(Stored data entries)
>> begin

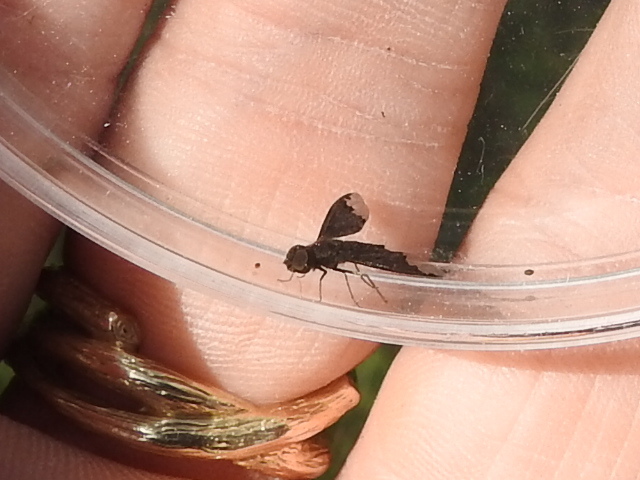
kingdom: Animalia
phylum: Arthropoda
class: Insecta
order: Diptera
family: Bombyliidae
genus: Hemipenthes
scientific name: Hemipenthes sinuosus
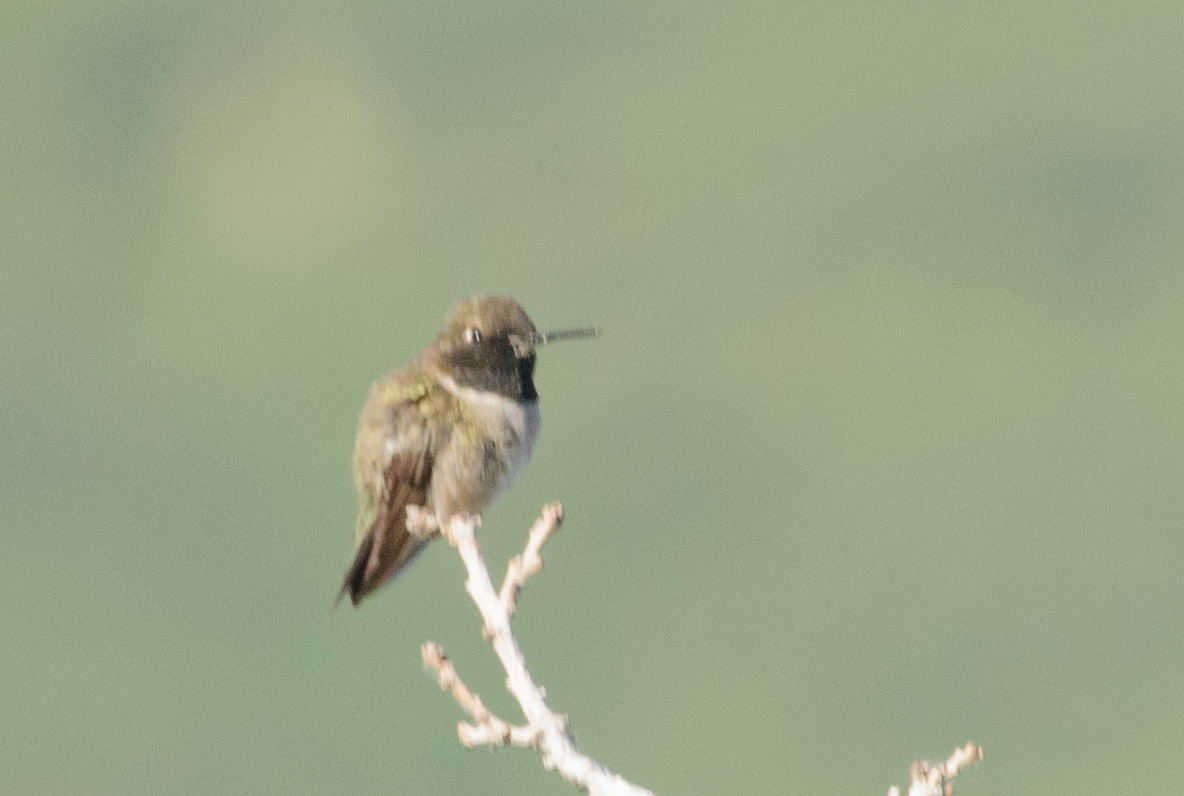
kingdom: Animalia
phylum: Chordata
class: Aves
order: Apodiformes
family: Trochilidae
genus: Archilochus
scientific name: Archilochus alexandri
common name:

>> end

**Set task**
Please repeat the records word for word, starting with the line that contains "class: Insecta" and continuing through the end of the records, and leave out the pictures.

**Task solution**
class: Insecta
order: Diptera
family: Bombyliidae
genus: Hemipenthes
scientific name: Hemipenthes sinuosus
kingdom: Animalia
phylum: Chordata
class: Aves
order: Apodiformes
family: Trochilidae
genus: Archilochus
scientific name: Archilochus alexandri
common name:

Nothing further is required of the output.